DOCUMENT SECTION:

>>>

🤖 AI Summary
Addressing the challenge of generating accurate, coherent, and semantically complete long-form clinical discharge instructions from sparse admission records, this paper proposes R2AG: a reinforcement learning–based (PPO) reasoning path retriever that synergistically integrates medical knowledge graph–driven interpretable reasoning with large language model–based generation. Its key innovations include a group-relative objective (GRO) reward mechanism enabling cross-node reasoning transitions, and semantic alignment coupled with evidence-focused decoding to enhance generation reliability. Evaluated on the MIMIC-IV-Note dataset, R2AG significantly improves clinical validity (Jaccard similarity +18.7%) and textual quality (BLEU-4 +12.3%), effectively bridging semantic gaps in sparse inputs and reducing risks of clinical misjudgment.
📝 Abstract
Clinical note generation aims to automatically produce free-text summaries of a patient's condition and diagnostic process, with discharge instructions being a representative long-form example. While recent large language model (LLM)-based methods pre-trained on general clinical corpora show promise in clinical text generation, they fall short in producing long-form notes from limited patient information. In this paper, we propose R2AG, the first reinforced retriever for long-form discharge instruction generation based on pre-admission data. R2AG is trained with reinforcement learning to retrieve reasoning paths from a medical knowledge graph, providing explicit semantic guidance to the LLM. To bridge the information gap, we propose Group-Based Retriever Optimization (GRO) which improves retrieval quality with group-relative rewards, encouraging reasoning leaps for deeper inference by the LLM. Comprehensive experiments on the MIMIC-IV-Note dataset show that R2AG outperforms baselines in both clinical efficacy and natural language generation metrics. Further analysis reveals that R2AG fills semantic gaps in sparse input scenarios, and retrieved reasoning paths help LLMs avoid clinical misinterpretation by focusing on key evidence and following coherent reasoning.

<<<

DATA LISTING:
>>>

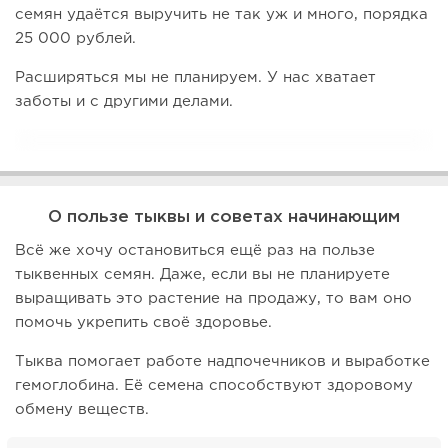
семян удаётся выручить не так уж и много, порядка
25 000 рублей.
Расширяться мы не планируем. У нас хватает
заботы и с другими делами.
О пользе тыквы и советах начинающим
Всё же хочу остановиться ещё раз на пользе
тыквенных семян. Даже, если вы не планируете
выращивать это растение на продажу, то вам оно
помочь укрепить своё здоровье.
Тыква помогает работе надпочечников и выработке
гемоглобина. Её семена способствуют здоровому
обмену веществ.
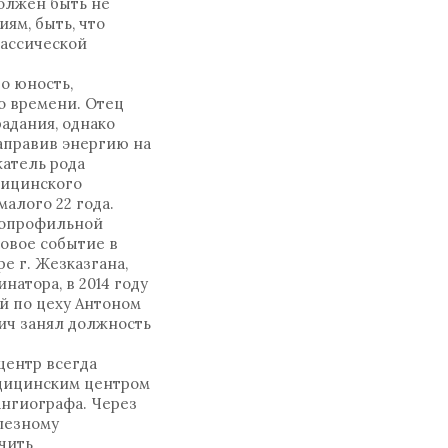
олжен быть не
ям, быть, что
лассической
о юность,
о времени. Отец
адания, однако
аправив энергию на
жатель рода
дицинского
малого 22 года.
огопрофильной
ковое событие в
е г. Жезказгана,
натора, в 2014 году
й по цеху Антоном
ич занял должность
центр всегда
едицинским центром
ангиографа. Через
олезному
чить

<<<
>>>

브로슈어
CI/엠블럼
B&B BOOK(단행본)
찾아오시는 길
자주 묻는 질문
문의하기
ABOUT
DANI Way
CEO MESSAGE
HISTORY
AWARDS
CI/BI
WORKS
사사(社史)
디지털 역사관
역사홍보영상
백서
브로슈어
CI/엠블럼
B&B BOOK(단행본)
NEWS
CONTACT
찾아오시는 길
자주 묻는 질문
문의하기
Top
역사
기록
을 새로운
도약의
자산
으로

<<<

TASKS TO CARRY OUT:
a) Answer these questions from the text on R2AG above the listing:
(i) Which reinforcement learning method does the summary name for the reasoning path retriever?
(ii) From what source does R2AG retrieve reasoning paths?
(iii) On what data is R2AG's discharge instruction generation based?
b) Translate this sentence from the text on R2AG into Spanish: "R2AG is trained with reinforcement learning to retrieve reasoning paths from a medical knowledge graph, providing explicit semantic guidance to the LLM."

PROBLEM SOLUTIONS:
a)
(i) PPO
(ii) A medical knowledge graph
(iii) Pre-admission data

b) R2AG se entrena con aprendizaje por refuerzo para recuperar rutas de razonamiento de un grafo de conocimiento médico, lo que proporciona una guía semántica explícita al LLM.